What you will do
Return the data below in full, exactly as it stands.

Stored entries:
⁂

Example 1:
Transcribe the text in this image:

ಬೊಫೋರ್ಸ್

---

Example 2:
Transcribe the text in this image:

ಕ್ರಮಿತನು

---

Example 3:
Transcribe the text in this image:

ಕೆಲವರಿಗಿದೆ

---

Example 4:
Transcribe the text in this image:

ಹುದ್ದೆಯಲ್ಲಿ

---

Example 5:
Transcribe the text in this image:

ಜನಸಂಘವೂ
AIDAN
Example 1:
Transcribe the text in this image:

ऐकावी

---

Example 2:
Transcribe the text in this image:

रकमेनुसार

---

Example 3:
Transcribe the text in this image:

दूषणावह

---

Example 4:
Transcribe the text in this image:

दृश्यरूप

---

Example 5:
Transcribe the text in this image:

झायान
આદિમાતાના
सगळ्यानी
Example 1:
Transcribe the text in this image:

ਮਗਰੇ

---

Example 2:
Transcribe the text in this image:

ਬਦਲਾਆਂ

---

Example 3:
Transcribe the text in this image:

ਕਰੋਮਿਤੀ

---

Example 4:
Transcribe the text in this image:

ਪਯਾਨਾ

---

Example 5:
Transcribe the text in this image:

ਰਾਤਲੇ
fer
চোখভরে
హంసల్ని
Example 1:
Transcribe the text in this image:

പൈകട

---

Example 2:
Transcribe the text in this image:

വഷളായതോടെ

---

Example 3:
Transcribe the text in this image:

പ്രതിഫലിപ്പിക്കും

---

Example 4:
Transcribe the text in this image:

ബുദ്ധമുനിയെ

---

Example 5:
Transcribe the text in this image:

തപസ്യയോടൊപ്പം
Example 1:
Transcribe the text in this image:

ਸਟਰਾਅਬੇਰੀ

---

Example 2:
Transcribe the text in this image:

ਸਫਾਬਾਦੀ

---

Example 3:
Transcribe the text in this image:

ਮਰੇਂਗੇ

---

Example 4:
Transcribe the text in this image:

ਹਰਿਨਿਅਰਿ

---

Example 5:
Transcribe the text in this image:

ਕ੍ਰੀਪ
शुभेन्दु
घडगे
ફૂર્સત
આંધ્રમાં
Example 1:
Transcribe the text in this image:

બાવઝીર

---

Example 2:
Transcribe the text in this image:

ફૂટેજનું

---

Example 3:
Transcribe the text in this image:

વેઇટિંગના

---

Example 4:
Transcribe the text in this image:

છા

⁂

Finished exercise
Example 1:
Transcribe the text in this image:

ಬೊಫೋರ್ಸ್

---

Example 2:
Transcribe the text in this image:

ಕ್ರಮಿತನು

---

Example 3:
Transcribe the text in this image:

ಕೆಲವರಿಗಿದೆ

---

Example 4:
Transcribe the text in this image:

ಹುದ್ದೆಯಲ್ಲಿ

---

Example 5:
Transcribe the text in this image:

ಜನಸಂಘವೂ
AIDAN
Example 1:
Transcribe the text in this image:

ऐकावी

---

Example 2:
Transcribe the text in this image:

रकमेनुसार

---

Example 3:
Transcribe the text in this image:

दूषणावह

---

Example 4:
Transcribe the text in this image:

दृश्यरूप

---

Example 5:
Transcribe the text in this image:

झायान
આદિમાતાના
सगळ्यानी
Example 1:
Transcribe the text in this image:

ਮਗਰੇ

---

Example 2:
Transcribe the text in this image:

ਬਦਲਾਆਂ

---

Example 3:
Transcribe the text in this image:

ਕਰੋਮਿਤੀ

---

Example 4:
Transcribe the text in this image:

ਪਯਾਨਾ

---

Example 5:
Transcribe the text in this image:

ਰਾਤਲੇ
fer
চোখভরে
హంసల్ని
Example 1:
Transcribe the text in this image:

പൈകട

---

Example 2:
Transcribe the text in this image:

വഷളായതോടെ

---

Example 3:
Transcribe the text in this image:

പ്രതിഫലിപ്പിക്കും

---

Example 4:
Transcribe the text in this image:

ബുദ്ധമുനിയെ

---

Example 5:
Transcribe the text in this image:

തപസ്യയോടൊപ്പം
Example 1:
Transcribe the text in this image:

ਸਟਰਾਅਬੇਰੀ

---

Example 2:
Transcribe the text in this image:

ਸਫਾਬਾਦੀ

---

Example 3:
Transcribe the text in this image:

ਮਰੇਂਗੇ

---

Example 4:
Transcribe the text in this image:

ਹਰਿਨਿਅਰਿ

---

Example 5:
Transcribe the text in this image:

ਕ੍ਰੀਪ
शुभेन्दु
घडगे
ફૂર્સત
આંધ્રમાં
Example 1:
Transcribe the text in this image:

બાવઝીર

---

Example 2:
Transcribe the text in this image:

ફૂટેજનું

---

Example 3:
Transcribe the text in this image:

વેઇટિંગના

---

Example 4:
Transcribe the text in this image:

છા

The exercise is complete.